WHAT YOU NEED TO DO: Repeat the lines of the listing below exactly, starting at the line that contains "systematically evaluated, and" and running through the last line, both included, and only those.
==============================
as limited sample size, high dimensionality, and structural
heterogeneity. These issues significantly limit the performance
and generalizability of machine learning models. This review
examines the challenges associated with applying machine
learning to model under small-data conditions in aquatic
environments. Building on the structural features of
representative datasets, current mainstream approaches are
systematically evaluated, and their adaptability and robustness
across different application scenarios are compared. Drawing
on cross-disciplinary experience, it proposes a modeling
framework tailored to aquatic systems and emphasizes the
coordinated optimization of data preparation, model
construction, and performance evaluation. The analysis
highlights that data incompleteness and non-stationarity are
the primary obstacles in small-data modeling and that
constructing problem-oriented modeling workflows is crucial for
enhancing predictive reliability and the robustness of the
==============================
ANSWER BELOW:
systematically evaluated, and their adaptability and robustness
across different application scenarios are compared. Drawing
on cross-disciplinary experience, it proposes a modeling
framework tailored to aquatic systems and emphasizes the
coordinated optimization of data preparation, model
construction, and performance evaluation. The analysis
highlights that data incompleteness and non-stationarity are
the primary obstacles in small-data modeling and that
constructing problem-oriented modeling workflows is crucial for
enhancing predictive reliability and the robustness of the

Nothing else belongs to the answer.